Civil society: the OSCE Moscow Mechanism - a way out of the "Belarusian deadlock"

Olga Zakharova, Eurasia Idea Network Correspondent

Civil Society representatives from 27 OSCE member countries sent an appeal for urgent action in response to the human rights crisis in Belarus to the embassies of OSCE member countries. The appeal includes a petition to initiate the Moscow Mechanism for independent monitoring. More than 100 organisations have already signed the petition.

 

 These organisations include Human Rights Watch, Amnesty International, International Federation of Human Rights and Freedom House

The petition states: "...

We urge members of the Organisation for Security and Cooperation in Europe to take action in response to the human rights crisis in Belarus and to adopt a firm and consistent position in relation to the Belarusian authorities." The petition also states the requirement to begin the process of initiating the Moscow Mechanism immediately in light of the serious threats posed by Belarusian authorities to OSCE human dimension commitments.

What to do about the situation in Belarus – a question which is currently posed at various levels of the political and civil society establishments. Weeks after the presidential elections of 19 December, new evidence arrives daily pertaining to searches and detentions. Still more than twenty people are held, facing dubious criminal charges for organising unrest. This number includes four presidential candidates from the opposition and several journalists. "In Belarus today transpires the destruction of the remnants of civil society and the physical destruction of its leaders," said an anonymous Belarusian civil society representative.

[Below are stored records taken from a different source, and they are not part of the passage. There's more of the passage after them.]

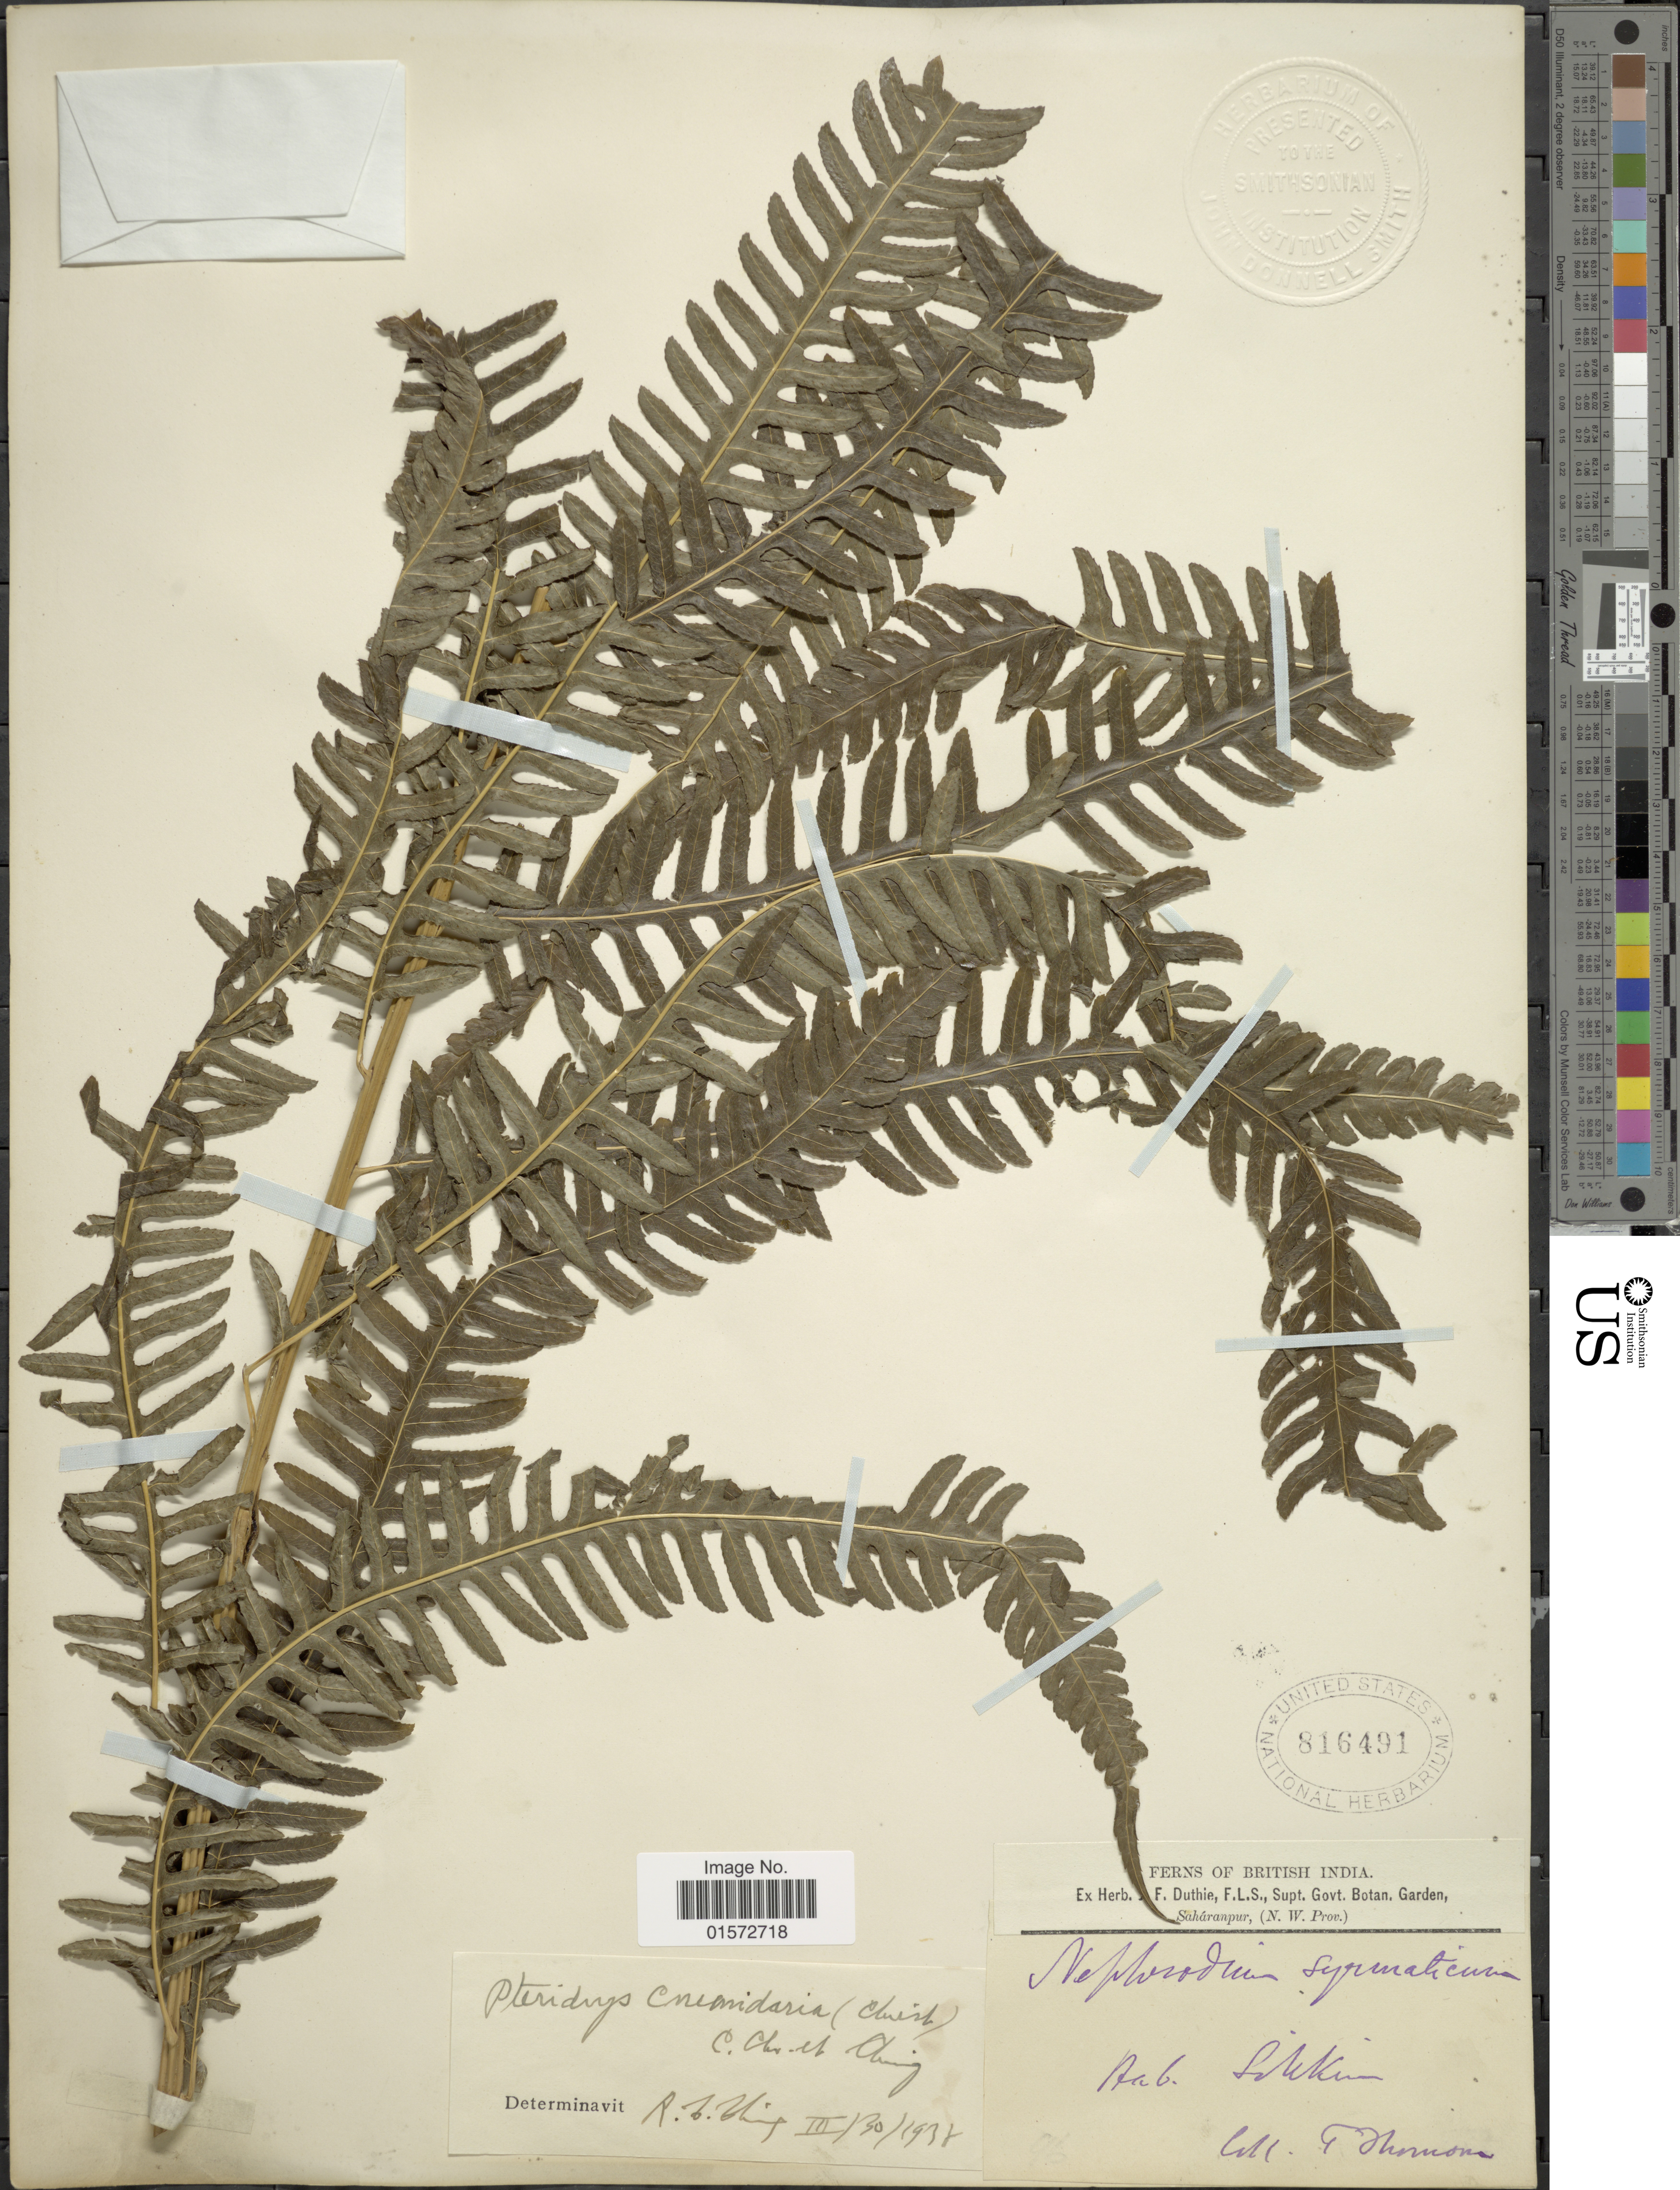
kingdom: Plantae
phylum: Tracheophyta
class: Polypodiopsida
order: Polypodiales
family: Tectariaceae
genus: Pteridrys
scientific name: Pteridrys cnemidaria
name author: (Christ) C. Chr. & Ching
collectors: T. Thomson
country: India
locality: British India. Aab Sikken [interpreted]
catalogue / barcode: US 816491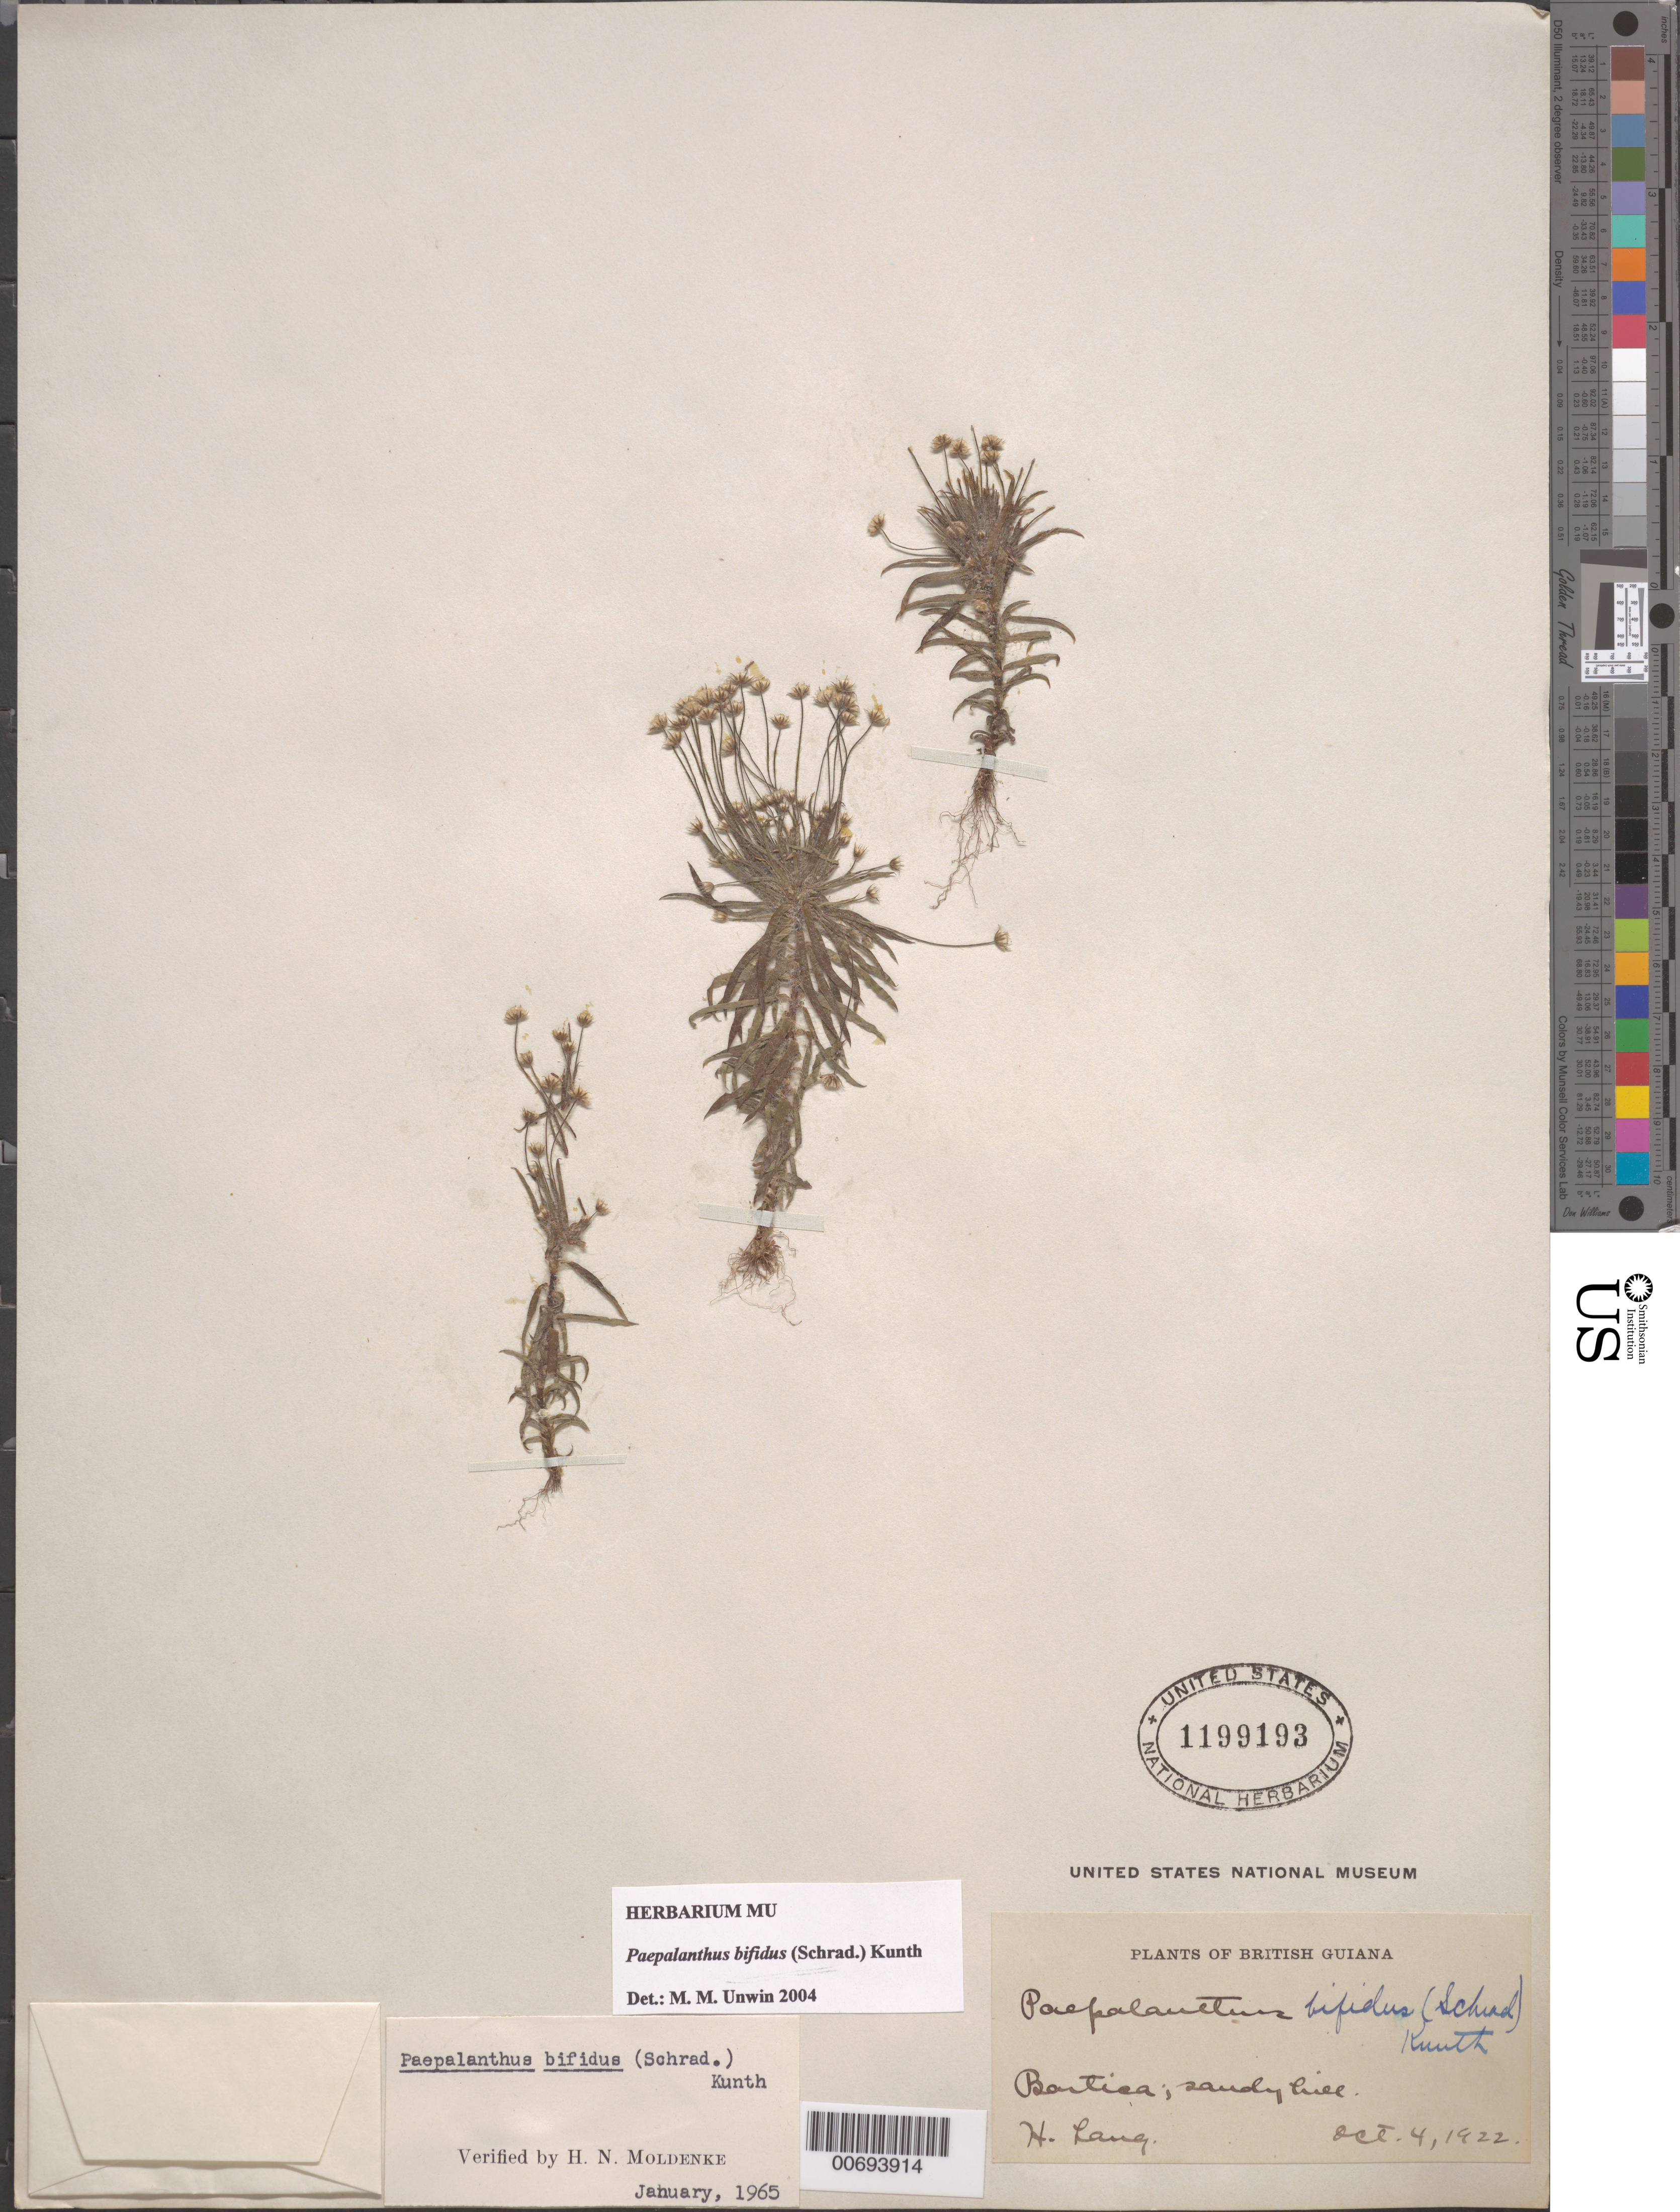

Belarusian civil society is in need of assistance and support. "We ask you for help ... This occasion is associated with a very strong crackdown on all of civil society, with violence and mass violation of the law, and not a few cases in Belarus after 19 December,” said another anonymous representative of Belarusian civil society.

Risking reprisals, over 10 civic organisations from Belarus also supported the petition to the OSCE for the institution of the Moscow Mechanism in response to the crisis of human rights and threats to fundamental freedoms in Belarus.

Today the countries of Europe are ready to re-impose sanctions against Belarusian authorities that had been imposed following the elections of 2006. However, there are doubts that sanctions alone will radically change the human rights situation inside the country. The last time sanctions contributed toward the release of political prisoners, but the Lukashenko regime itself survived.

The Moscow Mechanism of the OSCE, as opposed to sanctions, represents a potential for dialogue with the authorities in resolving the human rights situation. This Mechanism, unlike other procedures of the OSCE, does not require the consensus of all participating countries. 10 signatory countries are enough to establish an independent mission to study the facts of serious violations of OSCE commitments to human rights. An official OSCE report would serve as a basis for dialogue with the country and can be used by international organisations, including financial organisations, to build relations with the country.

Even if the Belarus authorities refuse to accept the mission, the decision to launch the Mechanism can proceed independently, and the report can be compiled from the available materials without a trip to the country. According to civil society activists, the OSCE Moscow Mechanism is an opportunity that may help solve the human rights dilemma in Belarus.